La tradición indica que las damas de honor deberían ser, en cuanto sea posible, solteras y de edad próxima a la de la novia, también se dice que el máximo de damas de honor tiene que ser ocho. Originalmente la primer dama de honor debe ser la hermana de la novia y será ella quien aguardará la entrada de la novia a la iglesia y llevará la cola del vestido (por si no se acuerdan, Pippa Middleton se hizo famosa por acompañar a su hermana Kate en la boda real el año pasado). Sin embargo como vas a tener una clase de fama “nupcial” tenés la libertad de hacer y deshacer lo que quieras!!! No necesario que todas las damas de honor sean solteras o tengan una edad cercana a la tuya, tampoco tienen que ser exactamente ocho, lo importante es poder compartir ese momento y protagonismo al lado de las amigas, hermanas o primas que vos elijas.

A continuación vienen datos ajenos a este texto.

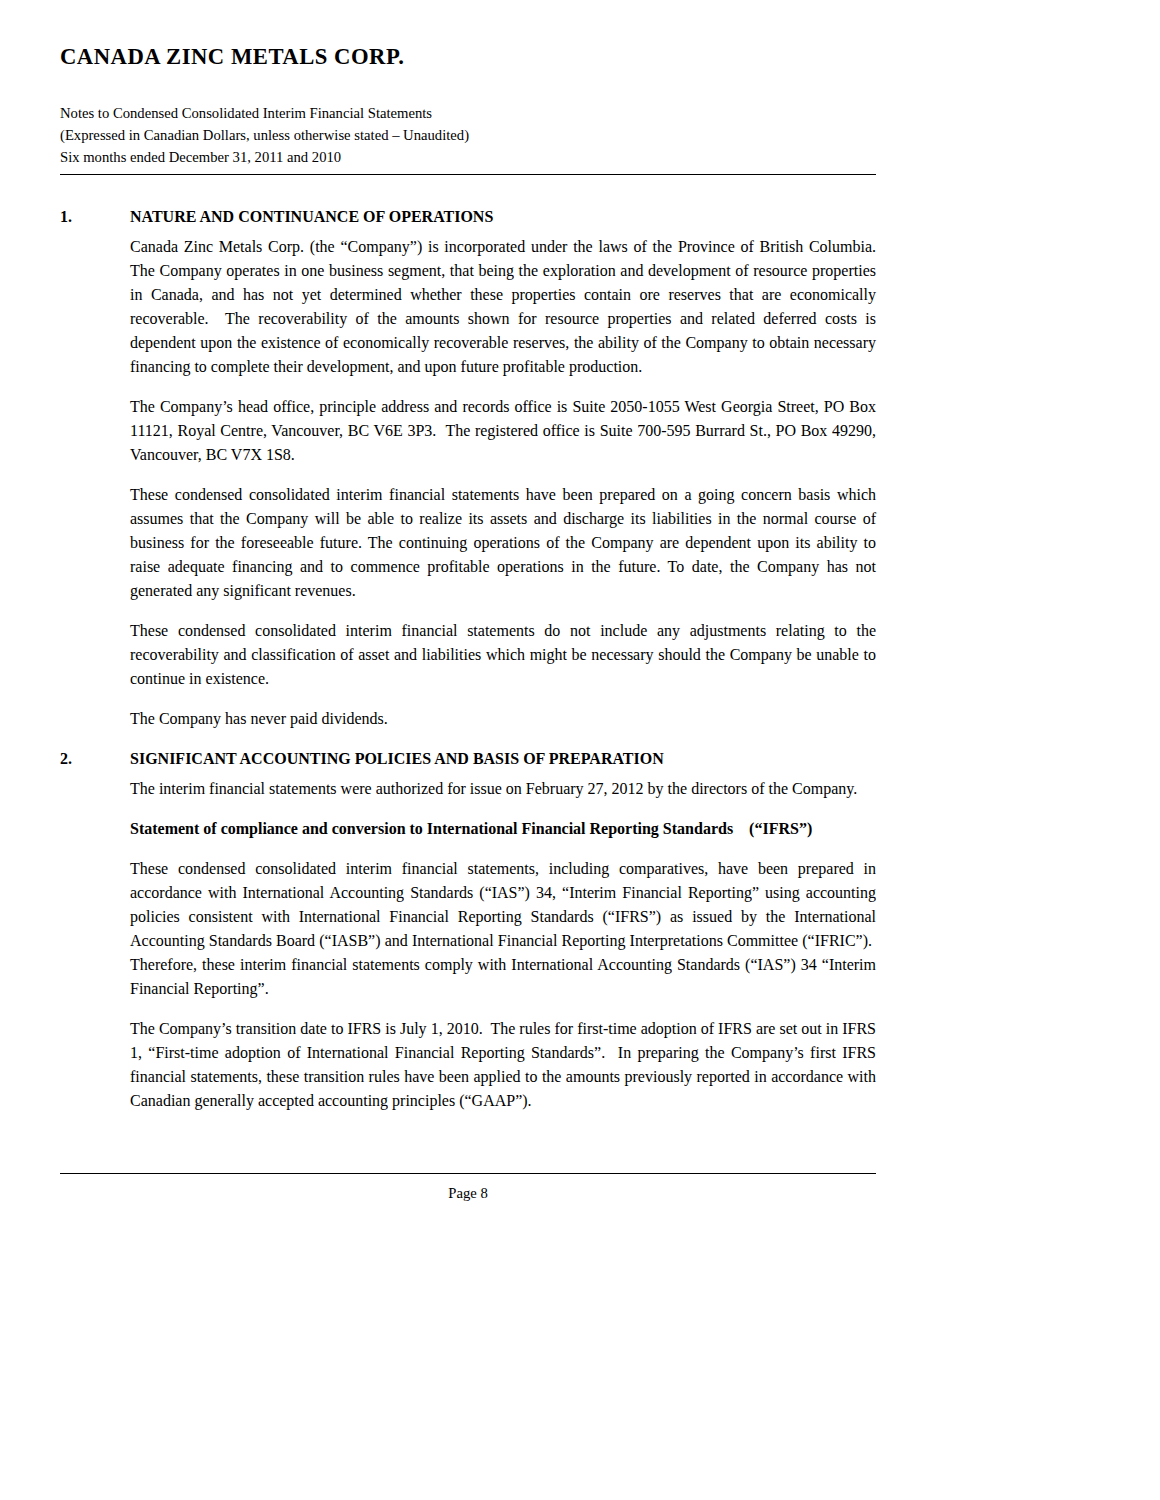CANADA ZINC METALS CORP.
Notes to Condensed Consolidated Interim Financial Statements
(Expressed in Canadian Dollars, unless otherwise stated – Unaudited)
Six months ended December 31, 2011 and 2010
1.
NATURE AND CONTINUANCE OF OPERATIONS
Canada Zinc Metals Corp. (the “Company”) is incorporated under the laws of the Province of British Columbia. The Company operates in one business segment, that being the exploration and development of resource properties in Canada, and has not yet determined whether these properties contain ore reserves that are economically recoverable. The recoverability of the amounts shown for resource properties and related deferred costs is dependent upon the existence of economically recoverable reserves, the ability of the Company to obtain necessary financing to complete their development, and upon future profitable production.
The Company’s head office, principle address and records office is Suite 2050-1055 West Georgia Street, PO Box 11121, Royal Centre, Vancouver, BC V6E 3P3. The registered office is Suite 700-595 Burrard St., PO Box 49290, Vancouver, BC V7X 1S8.
These condensed consolidated interim financial statements have been prepared on a going concern basis which assumes that the Company will be able to realize its assets and discharge its liabilities in the normal course of business for the foreseeable future. The continuing operations of the Company are dependent upon its ability to raise adequate financing and to commence profitable operations in the future. To date, the Company has not generated any significant revenues.
These condensed consolidated interim financial statements do not include any adjustments relating to the recoverability and classification of asset and liabilities which might be necessary should the Company be unable to continue in existence.
The Company has never paid dividends.
2.
SIGNIFICANT ACCOUNTING POLICIES AND BASIS OF PREPARATION
The interim financial statements were authorized for issue on February 27, 2012 by the directors of the Company.
Statement of compliance and conversion to International Financial Reporting Standards (“IFRS”)
These condensed consolidated interim financial statements, including comparatives, have been prepared in accordance with International Accounting Standards (“IAS”) 34, “Interim Financial Reporting” using accounting policies consistent with International Financial Reporting Standards (“IFRS”) as issued by the International Accounting Standards Board (“IASB”) and International Financial Reporting Interpretations Committee (“IFRIC”). Therefore, these interim financial statements comply with International Accounting Standards (“IAS”) 34 “Interim Financial Reporting”.
The Company’s transition date to IFRS is July 1, 2010. The rules for first-time adoption of IFRS are set out in IFRS 1, “First-time adoption of International Financial Reporting Standards”. In preparing the Company’s first IFRS financial statements, these transition rules have been applied to the amounts previously reported in accordance with Canadian generally accepted accounting principles (“GAAP”).
Page 8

Vestidos de las damas de honor

Es importante que esas damas de honor posean el mismo estilo y color de vestido a modo de diferenciarlas del resto de los invitados. Podés contratar una modista para que les haga los vestidos a medida a tus amigas o podés arreglar con ellas que asistan al evento por ejemplo con un vestido largo strapless en color magenta. También es importante asegurarte que ninguna otra invitada va a ir con un modelo similar o del mismo color. Eso incluso se puede hacer de manera informal contándoles a tus invitadas que no querés que se use cierto color de vestido. Al momento de entrar al altar las damas de honor pueden ingresar en fila con pequeños ramos de flores antes que entre la novia o pueden ingresar directamente detrás de ella y ubicarse en los primeros asientos. Si bien tener damas de honor en una boda es una tradición fuertemente anglosajona es un gesto de amistad y compañerismo que vale la pena incluir en tu casamiento. Es la mejor manera de honrar tu amor y amistad al mismo tiempo que compartís una noche única!